False Colour work involves much more Post Processing in Photoshop. NB. You cannot swap channels in Photoshop Elements!!
Not quite as good for Black and White as longer wavelength filters, but very close!!
Very Slightly Softer than 720/850nm.
Lenses with Hot Spots, often show coloured area in middle of frame.
As Above, but a bit more Contrasty for B&W landscapes, but a bit less colourful False Colour
Excellent for B&W, probably the best wavelength compromise for B&W between Contrast and Exposure.
Most lenses work well at 720nm, Hot Spots, mostly neutral colour.
False Colour Gold foliage and Blue Sky very weak
Excellent for B&W, very dark skies and very light foliage.
No False Colour at all, hardly any difference between channels. Needs about 1-2 stops more exposure.
Some lenses look milky - eg. Loxia 21mm
False Colour not quite as good as 590nm
B&W Not quite as good as 720nm
Don't have to buy filters for all lenses to be used.
Don't need to swap filters
Camera is tied to whatever filter is installed
Can't use camera for any other light other than original filter choice.

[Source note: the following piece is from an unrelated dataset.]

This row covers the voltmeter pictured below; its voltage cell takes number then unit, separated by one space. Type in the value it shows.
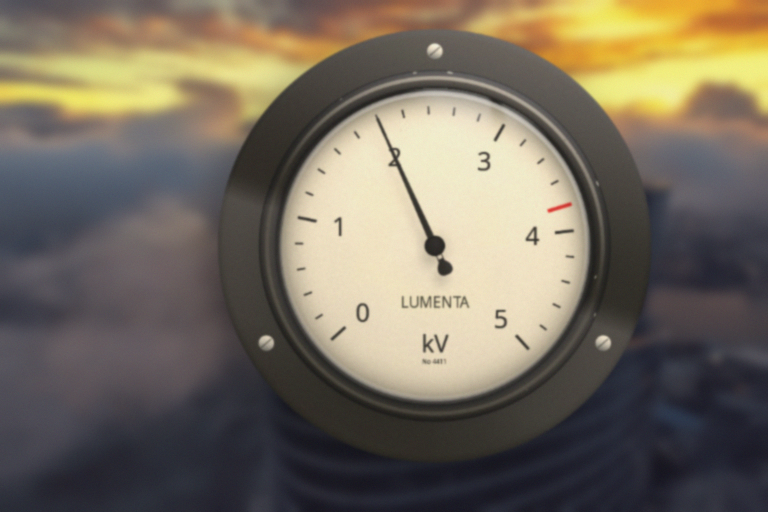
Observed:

Having Your Own Camera Converted to IR or Full Spectrum - From £100
If you have a spare old camera and want it converted to Full Spectrum or a Specific IR Filter conversion, find the appropriate camera conversion in the SHOP, select the return postage option and pay using PayPal, then post the camera to the address on the CONTACT page. I only need the camera body with a body cap, no batteries, lenses or accessories are required. Just for security, please email when the camera is on its way so I can inform you when it arrives. Most cameras are converted in a day or two, so can often be back the same week if Special Delivery is used for postage. Again I will email Tracking details when its on it's way back, the the registered PayPal address. - Please make sure your PayPal registered Postal Address and Email Address is current as these are what will be used unless otherwise arranged.
Clip In Filters for Sony and Canon Full Spectrum Cameras
Recently a couple of filter manufacturers have developed a new style of filter that clip into the lens mount of certain cameras rather than screwing to the front of the lens. They are only available for the Sony A7/A9 series of full frame cameras and the Canon EOS M and M3 from STC and Astronomik. They are not exactly cheap, but may actually work out more economical than buying several filters of different sizes to cover a few lenses. They do offer several advantages over lens filters, the main one being convenience as you don't have to swap filters when changing lenses especially if using a normal camera at the same time. Astronomik do a range of specialist filters for Astrophotography of which the light pollution filters will be of most interest. STC do 590nm, 720nm and 850nm IR passing filters for general IR photography, which give Full Spectrum cameras all the flexibility advantages of Full Spectrum with the convenience of a specifc wavelength conversion. STC also do a Cilp In UV/IR Cut filter which unlike ones that go on the front of the lens do not suffer from colour shifts in the corners when used with wide angle lenses, I have used lenses down to 15mm with little or no corner colour shift. STC do a range of UV/IR Cut filters with cuts at 595nm to 625nm, I use a 615nm and find that the Auto White Balance works fine and is 99% of a normal camera. Because of the ease of use and simple changing of these clip in filters it allows, for the first time, the reality of just having one camera to do UV, Visible or IR without compromise, its a real game changer!!
The Photo on the Left above shows a Sony A7II full frame mount with sensor below, the photo on the Right shows the same camera with a STC 720nm Clip In Filter sitting just above the sensor and 2-3 mm below the level of the electronic lens contacts. No Sony NEX, FE or E Mount lens should ever protude into the mount past that little ridge below the electronic contacts, but some very specialised lenses via an adaptor may, so be very careful if using Biogon style lenses, if any of the lens protudes back past the mechanical parts of the lens mount!!